Создание снова заговорило во внезапно наступившей полной тишине леса:
— Ты не будешь умолять меня, Носящий Венец. Дай мне унести с собой твой голос, когда я снова лягу спать под камень. Меня просили оставить тебя в живых, поджигатель деревьев. Им нужна твоя плоть и твоя душа, чтобы содрать с них кожу, когда у тебя на голове уже не будет Венца. Я могу предложить тебе более легкое, более быстрое освобождение. Тебе стоит только попросить. Проси, осквернитель рощи. Только попроси; больше ты ничего не можешь сделать.
Его лицо было теперь почти человеческим, но громадным и серым, и по нему ползали черви, вползали в нос и в рот и выползали оттуда. Голос его звучал, как сгустившийся голос земли и камня. Он произнес:
— Это ночь в Священной роще, сын Могрима. Ты — ничто рядом со мной, и даже меньше, чем ничто. Ты не достиг нужной глубины и даже не можешь заставить меня взмахнуть моим молотом.
— Зато я достиг, — произнес другой голос, и Ланселот Озерный вступил в залитую лунным светом рощу.
Они спали на берегу к югу от Анор. Брендель нарушил указания Флидиса, один вошел в Башню и вынес одеяла и постели из нижних комнат, где когда-то спала охрана Лизен. Он не стал снова подниматься наверх из опасения снова привлечь внимание Галадана к этому месту.
Рядом с Артуром, немного в стороне от остальных, Дженнифер лежала без движения — она спала в полном изнеможении. Ее голова покоилась у него на плече, одна рука лежала на его широкой груди, а золотистые волосы рассыпались по их общей подушке. Воин не спал, прислушивался к ее дыханию и ощущал биение сердца, которое любил.
Потом это биение изменилось. Она резко села, мгновенно проснувшись, ее взгляд был прикован к высоко стоящей на небе луне. Лицо ее стало таким бледным, что волосы по сравнению с ним казались черными. Он увидел, как она прерывисто, с трудом вздохнула. Он ощутил ее боль в себе.
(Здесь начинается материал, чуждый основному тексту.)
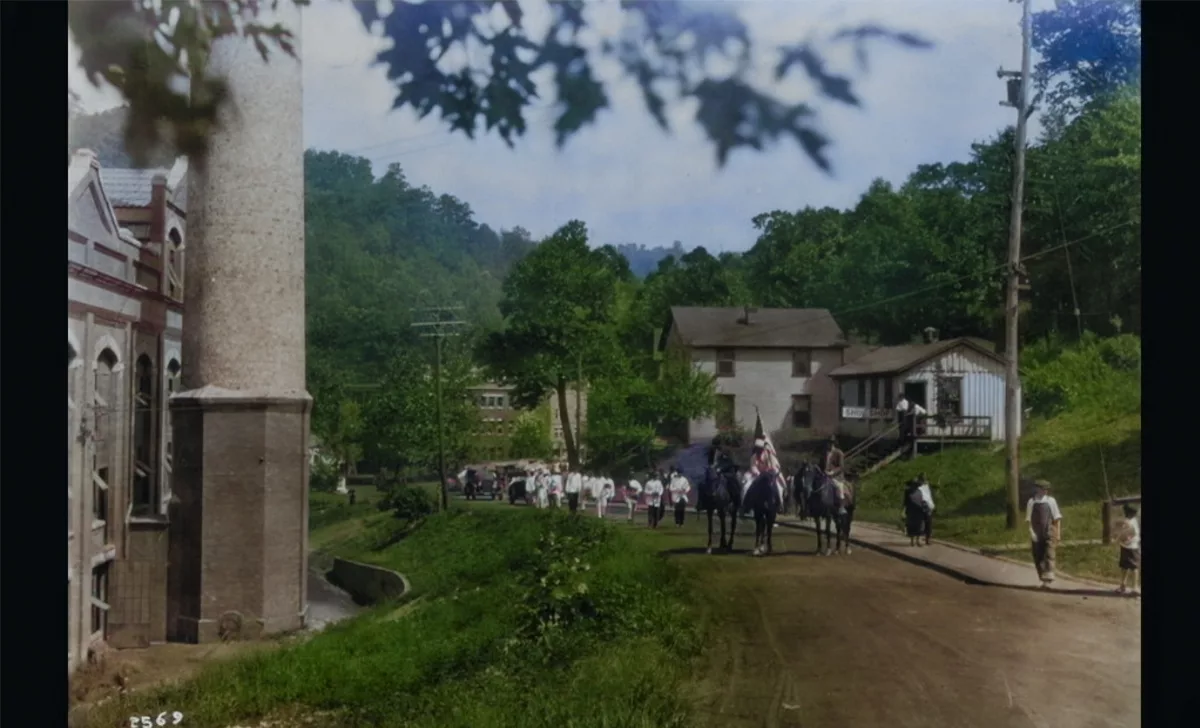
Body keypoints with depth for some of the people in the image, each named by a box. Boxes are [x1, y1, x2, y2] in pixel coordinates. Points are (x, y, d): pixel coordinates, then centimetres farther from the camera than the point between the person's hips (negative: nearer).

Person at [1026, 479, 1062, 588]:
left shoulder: (1051, 501, -1)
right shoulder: (1032, 501, 0)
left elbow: (1057, 518, 4)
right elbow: (1029, 519, 3)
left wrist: (1058, 533, 1)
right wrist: (1031, 531, -9)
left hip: (1049, 533, -2)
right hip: (1037, 534, 2)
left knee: (1049, 556, -10)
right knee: (1038, 557, 7)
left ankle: (1048, 580, -10)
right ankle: (1043, 578, 22)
— Он в опасности, Джиневра? — спросил Артур.
Она ничего не ответила, ее глаза не отрывались от луны. Одна ладонь взлетела ко рту. Он взял вторую руку так осторожно, как только мог. Она дрожала словно лист рябины на осеннем ветру. Было холоднее чем положено в теплую ночь летнего солнцестояния.
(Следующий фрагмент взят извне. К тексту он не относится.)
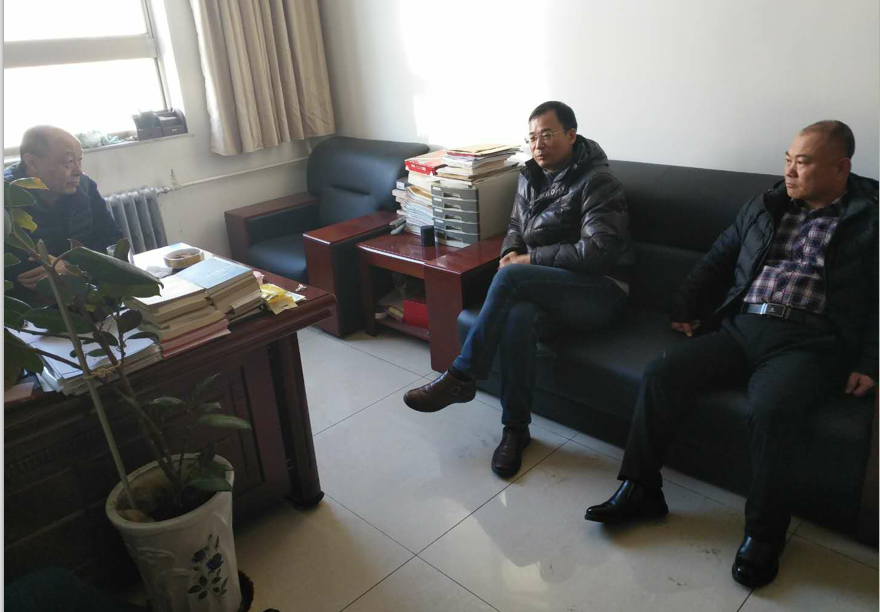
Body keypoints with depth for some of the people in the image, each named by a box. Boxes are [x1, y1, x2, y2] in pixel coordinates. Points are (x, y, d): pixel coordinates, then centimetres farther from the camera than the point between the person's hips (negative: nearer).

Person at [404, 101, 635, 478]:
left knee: (511, 278, -32)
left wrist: (530, 259, -16)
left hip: (601, 294, -5)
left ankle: (461, 379, -21)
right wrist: (510, 253, 0)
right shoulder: (531, 177, 12)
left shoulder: (596, 181, -10)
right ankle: (515, 428, -19)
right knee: (519, 316, -32)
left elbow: (598, 251, -20)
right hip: (546, 290, 5)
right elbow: (516, 227, 25)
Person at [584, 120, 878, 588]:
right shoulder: (766, 207, 20)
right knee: (660, 374, -16)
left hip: (807, 343, -5)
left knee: (770, 410, -33)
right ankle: (640, 490, -3)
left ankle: (764, 532, -8)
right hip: (739, 326, 5)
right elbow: (716, 260, 23)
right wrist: (686, 309, 14)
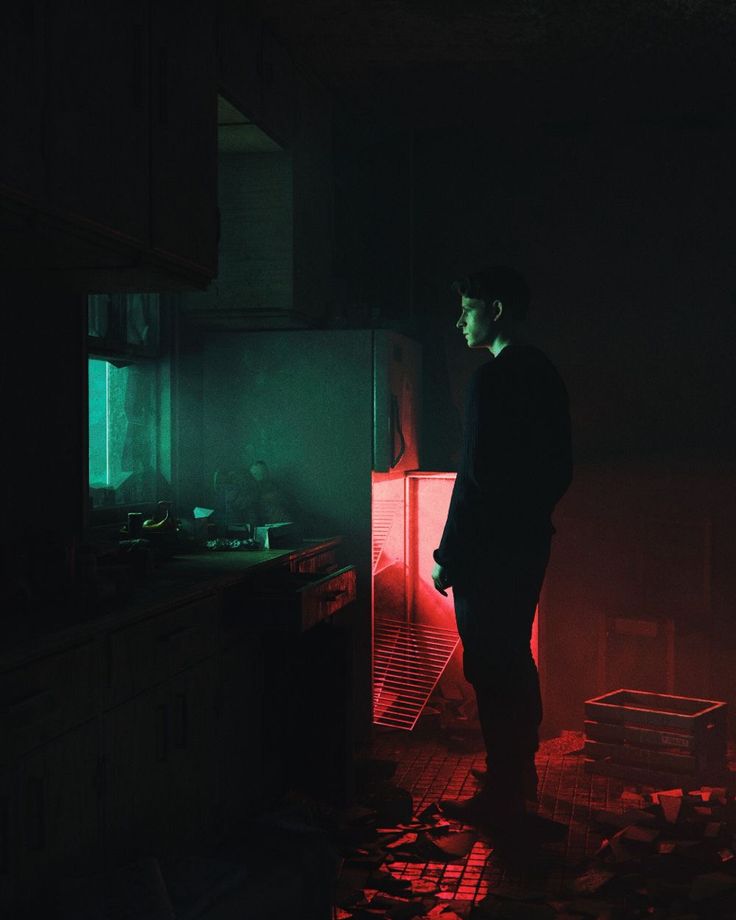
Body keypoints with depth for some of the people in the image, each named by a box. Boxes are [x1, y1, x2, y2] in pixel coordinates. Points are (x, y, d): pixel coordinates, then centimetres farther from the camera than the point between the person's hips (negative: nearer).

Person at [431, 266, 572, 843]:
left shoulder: (492, 379, -17)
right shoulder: (544, 373, 10)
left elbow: (476, 477, -20)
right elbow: (561, 466, 15)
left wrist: (447, 556, -14)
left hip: (490, 548, -9)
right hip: (530, 538, 9)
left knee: (492, 670, -1)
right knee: (515, 661, 19)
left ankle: (502, 799, 8)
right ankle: (520, 778, 32)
— Что ты видишь? — спросил он. — Он в опасности, Джиневра?
— Они оба в опасности, — прошептала она, не отрывая глаз от луны. — Они оба, любимый. А я их обоих отослала прочь.
Он молчал. Смотрел вверх, на луну, и думал о Ланселоте. Держал одну руку Джиневры, сжав ее в своих широких квадратных ладонях, и желал ей мира и душевного покоя с еще большей тоской и страстью, чем когда-либо желал самому себе избавления от рока.